If you have not been following the case I am talking about, there is a story about it today in the National Catholic Register. According to the lead paragraph:

Bishop Frederick Campbell and other school officials in the Diocese of Columbus, Ohio, could face criminal charges under the city of Columbus’s anti-discrimination laws for upholding the Church’s moral teachings on sexuality by firing a lesbian gym teacher.

 

i.
LET HER EAT EPISCOPALIAN WEDDING CAKE

It seems that the gym teacher in question, 57-year-old Carla Hale, has filed a complaint with the Community Relations Commission. Her attorney demands that she be reinstated, and threatens the possibility of a lawsuit. It should be noted here that Ms. Hale was not fired for being a lesbian, but only after the diocese learned that she was in a “spousal relationship” with another woman: The firing involves not her “orientation,” but her behavior and its inconsistency with Catholic moral teaching and the objective of Catholic education. Bishop Campbell has not sought to make homosexuality illegal. He has not even sought, not in this case, to make gay marriage illegal. He has said only that someone in an actively gay relationship can not teach in a Catholic school. Let Ms. Hale teach gym in a public school. Let her get hired by the Episcopalians. (Okay, those last two sentences are coming from me.)

Back to the Register.

Columbus’ anti-discrimination ordinance criminalizes discrimination on the basis of “sexual orientation, gender identity, or expression” and has no exemption for religious employers. Violators face prosecution for a first-degree misdemeanor, a criminal charge that carries up to six months’ jail time and a $1,000 fine.

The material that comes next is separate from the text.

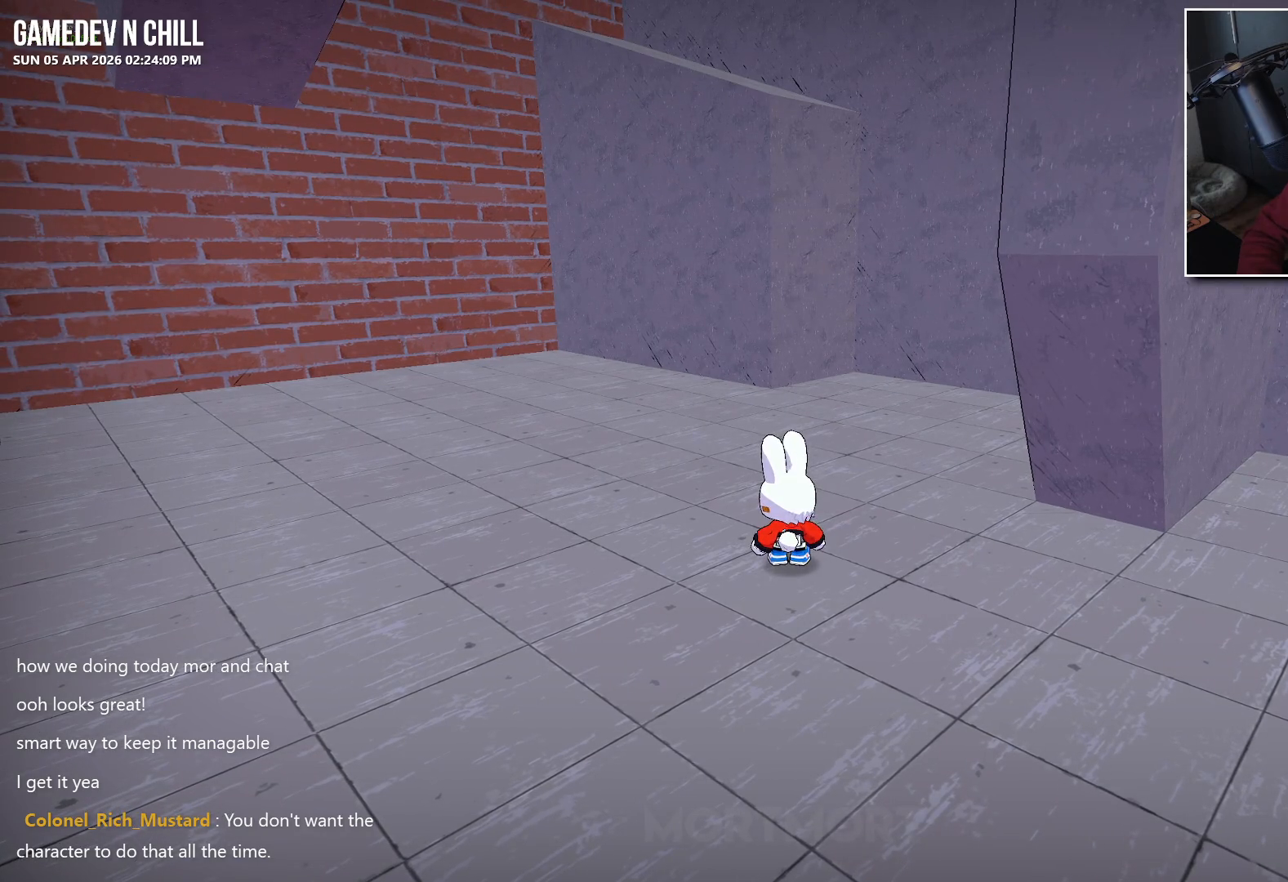
{"buttons": [], "left_stick": "center", "right_stick": "center", "events": []}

The constitutional question involved here should be simple. (Note that I say “should be.”) The first amendment forbids government intrusion into religion; that is to say, the state can make whatever laws it likes with respect to secular institutions, but when it comes to meddling in the moral teachings and discipline of a church, it is overstepping its jurisdiction. Carla Hale taught for a Catholic school; the government does not have a veto over God. If, as so many like to insist, there is a “wall of separation” between Church and State, that wall is impregnable on both sides. (Although, the fact is, the purpose of the first amendment was not so much to prevent the church from having a voice in the public square, as it was to keep government busybodies and bullies out of the affairs of the church. It says that Congress shall make no law prohibiting the free exercise of religion; it does not say that religion can’t impede with the free exercise of government. But few are making that argument anymore.)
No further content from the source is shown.